→ **WHAT IS EXPECTED**
Please repeat, from the entries that follow, the lines from the one containing "of the Services;" through the one containing "services (not spending);" exactly, adding nothing.

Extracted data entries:
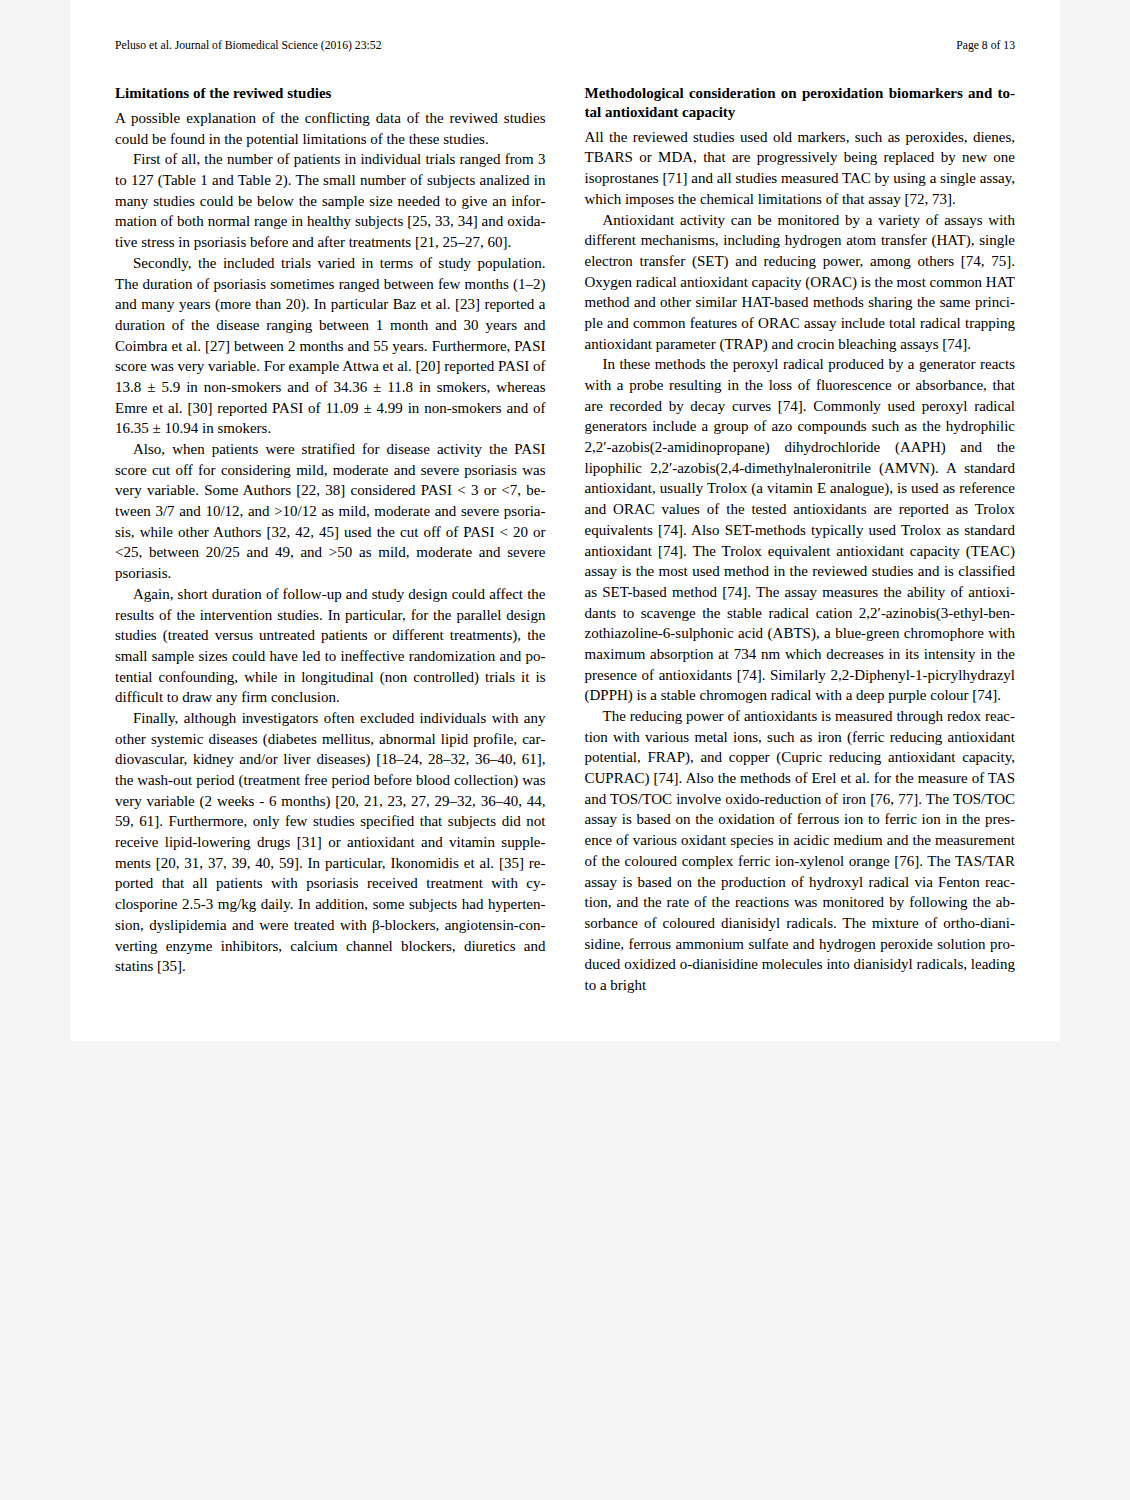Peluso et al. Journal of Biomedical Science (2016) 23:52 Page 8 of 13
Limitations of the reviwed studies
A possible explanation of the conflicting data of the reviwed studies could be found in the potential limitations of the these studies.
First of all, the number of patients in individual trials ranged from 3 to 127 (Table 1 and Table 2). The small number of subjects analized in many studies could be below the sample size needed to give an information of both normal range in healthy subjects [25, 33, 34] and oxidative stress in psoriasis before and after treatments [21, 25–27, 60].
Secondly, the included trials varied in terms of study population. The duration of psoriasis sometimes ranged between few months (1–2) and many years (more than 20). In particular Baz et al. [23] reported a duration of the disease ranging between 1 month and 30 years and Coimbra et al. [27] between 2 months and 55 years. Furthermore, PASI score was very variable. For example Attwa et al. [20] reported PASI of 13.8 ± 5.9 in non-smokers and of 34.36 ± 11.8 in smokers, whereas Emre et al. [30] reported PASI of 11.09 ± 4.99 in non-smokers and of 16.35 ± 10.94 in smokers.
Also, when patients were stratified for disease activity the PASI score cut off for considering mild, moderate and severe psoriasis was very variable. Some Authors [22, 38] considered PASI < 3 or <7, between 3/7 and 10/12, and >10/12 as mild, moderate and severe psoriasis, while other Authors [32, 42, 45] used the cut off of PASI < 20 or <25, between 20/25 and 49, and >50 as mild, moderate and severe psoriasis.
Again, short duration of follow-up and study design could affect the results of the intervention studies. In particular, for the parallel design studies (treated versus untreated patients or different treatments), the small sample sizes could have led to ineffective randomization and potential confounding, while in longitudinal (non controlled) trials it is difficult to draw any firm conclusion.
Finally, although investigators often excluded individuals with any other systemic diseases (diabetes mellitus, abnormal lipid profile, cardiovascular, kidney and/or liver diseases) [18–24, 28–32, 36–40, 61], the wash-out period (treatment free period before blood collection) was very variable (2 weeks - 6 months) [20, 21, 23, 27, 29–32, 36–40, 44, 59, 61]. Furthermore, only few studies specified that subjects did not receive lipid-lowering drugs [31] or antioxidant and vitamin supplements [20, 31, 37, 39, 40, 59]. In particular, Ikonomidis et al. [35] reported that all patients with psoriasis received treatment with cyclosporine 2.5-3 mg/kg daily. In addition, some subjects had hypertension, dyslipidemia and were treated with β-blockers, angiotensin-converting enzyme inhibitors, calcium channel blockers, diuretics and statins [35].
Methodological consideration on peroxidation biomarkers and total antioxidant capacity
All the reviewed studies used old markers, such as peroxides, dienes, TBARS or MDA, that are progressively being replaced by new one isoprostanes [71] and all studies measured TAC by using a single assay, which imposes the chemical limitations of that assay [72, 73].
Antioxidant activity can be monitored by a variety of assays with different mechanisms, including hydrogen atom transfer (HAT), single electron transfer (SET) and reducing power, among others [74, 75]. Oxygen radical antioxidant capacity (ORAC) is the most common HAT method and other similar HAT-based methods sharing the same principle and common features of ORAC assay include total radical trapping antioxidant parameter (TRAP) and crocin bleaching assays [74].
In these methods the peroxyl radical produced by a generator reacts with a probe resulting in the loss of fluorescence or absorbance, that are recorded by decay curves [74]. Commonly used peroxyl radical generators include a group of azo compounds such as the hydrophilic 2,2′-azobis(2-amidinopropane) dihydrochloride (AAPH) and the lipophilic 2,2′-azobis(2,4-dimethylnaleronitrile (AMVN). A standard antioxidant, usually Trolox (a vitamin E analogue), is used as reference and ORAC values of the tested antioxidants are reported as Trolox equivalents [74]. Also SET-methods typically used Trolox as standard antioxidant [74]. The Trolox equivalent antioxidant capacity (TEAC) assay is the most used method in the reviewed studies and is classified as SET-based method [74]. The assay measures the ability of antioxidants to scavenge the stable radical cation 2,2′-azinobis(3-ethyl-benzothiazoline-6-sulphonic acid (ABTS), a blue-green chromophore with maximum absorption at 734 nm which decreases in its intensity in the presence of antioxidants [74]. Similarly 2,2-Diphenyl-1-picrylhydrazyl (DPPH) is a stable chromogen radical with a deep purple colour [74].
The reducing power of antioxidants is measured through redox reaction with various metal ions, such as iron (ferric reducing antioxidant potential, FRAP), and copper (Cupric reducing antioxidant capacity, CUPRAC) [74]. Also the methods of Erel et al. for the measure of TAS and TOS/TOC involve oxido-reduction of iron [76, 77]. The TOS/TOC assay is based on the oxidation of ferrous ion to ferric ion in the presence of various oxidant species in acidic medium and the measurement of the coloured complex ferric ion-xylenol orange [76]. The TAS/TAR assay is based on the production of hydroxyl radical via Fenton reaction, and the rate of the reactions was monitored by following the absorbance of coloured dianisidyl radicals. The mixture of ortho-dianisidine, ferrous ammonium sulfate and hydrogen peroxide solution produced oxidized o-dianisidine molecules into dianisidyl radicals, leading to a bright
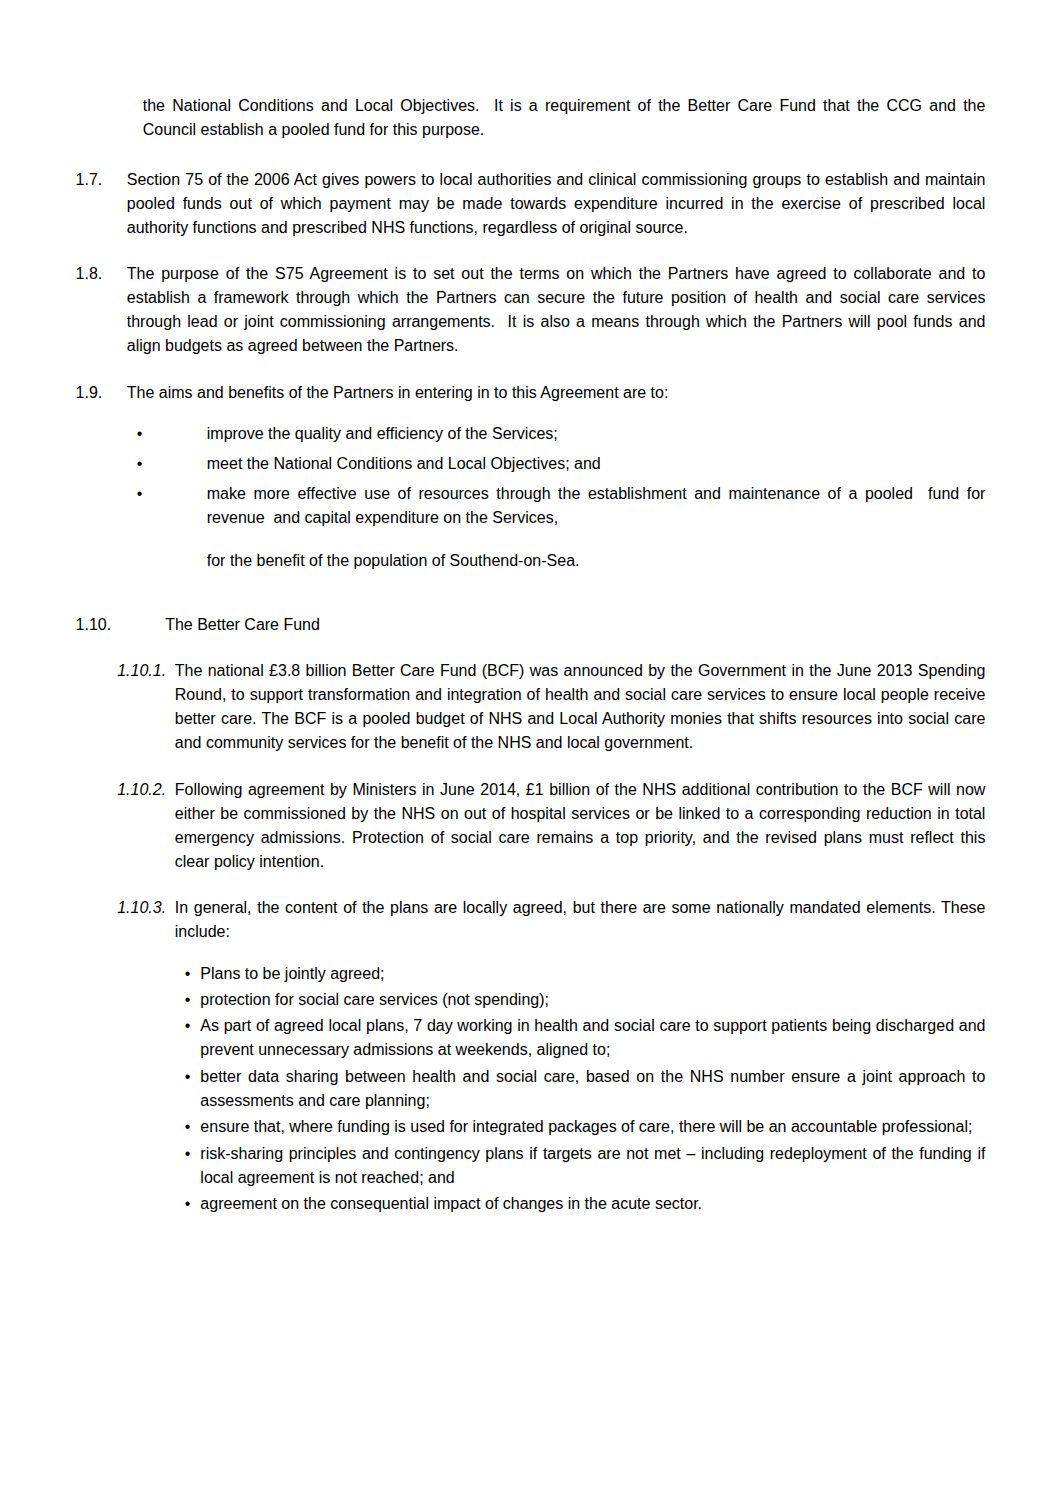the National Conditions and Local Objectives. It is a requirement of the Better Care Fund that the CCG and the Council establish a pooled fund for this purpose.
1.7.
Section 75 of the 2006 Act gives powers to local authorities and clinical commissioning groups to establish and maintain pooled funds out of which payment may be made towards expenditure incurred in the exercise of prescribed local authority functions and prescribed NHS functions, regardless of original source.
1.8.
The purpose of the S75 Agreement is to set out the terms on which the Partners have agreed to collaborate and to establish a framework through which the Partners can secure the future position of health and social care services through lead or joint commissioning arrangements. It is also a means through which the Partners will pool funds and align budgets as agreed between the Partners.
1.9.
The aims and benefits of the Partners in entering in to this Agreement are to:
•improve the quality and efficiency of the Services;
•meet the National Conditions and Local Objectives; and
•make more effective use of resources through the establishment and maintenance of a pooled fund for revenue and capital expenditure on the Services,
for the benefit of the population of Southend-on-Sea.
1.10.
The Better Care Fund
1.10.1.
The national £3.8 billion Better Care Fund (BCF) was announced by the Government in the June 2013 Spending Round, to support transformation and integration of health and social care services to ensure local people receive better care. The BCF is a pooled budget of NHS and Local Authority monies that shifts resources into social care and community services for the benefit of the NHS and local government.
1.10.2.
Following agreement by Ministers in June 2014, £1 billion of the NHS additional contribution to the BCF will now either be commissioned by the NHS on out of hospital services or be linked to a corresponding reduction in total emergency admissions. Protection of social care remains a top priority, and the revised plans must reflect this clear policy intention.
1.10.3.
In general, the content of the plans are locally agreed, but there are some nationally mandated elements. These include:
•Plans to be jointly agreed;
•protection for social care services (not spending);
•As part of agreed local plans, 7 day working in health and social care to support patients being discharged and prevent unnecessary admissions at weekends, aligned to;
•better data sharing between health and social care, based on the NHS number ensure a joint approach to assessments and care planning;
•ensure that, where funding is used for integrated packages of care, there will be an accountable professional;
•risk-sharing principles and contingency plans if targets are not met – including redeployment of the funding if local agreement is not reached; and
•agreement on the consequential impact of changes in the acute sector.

→ **TASK RESPONSE**
•improve the quality and efficiency of the Services;
•meet the National Conditions and Local Objectives; and
•make more effective use of resources through the establishment and maintenance of a pooled fund for revenue and capital expenditure on the Services,
for the benefit of the population of Southend-on-Sea.
1.10.
The Better Care Fund
1.10.1.
The national £3.8 billion Better Care Fund (BCF) was announced by the Government in the June 2013 Spending Round, to support transformation and integration of health and social care services to ensure local people receive better care. The BCF is a pooled budget of NHS and Local Authority monies that shifts resources into social care and community services for the benefit of the NHS and local government.
1.10.2.
Following agreement by Ministers in June 2014, £1 billion of the NHS additional contribution to the BCF will now either be commissioned by the NHS on out of hospital services or be linked to a corresponding reduction in total emergency admissions. Protection of social care remains a top priority, and the revised plans must reflect this clear policy intention.
1.10.3.
In general, the content of the plans are locally agreed, but there are some nationally mandated elements. These include:
•Plans to be jointly agreed;
•protection for social care services (not spending);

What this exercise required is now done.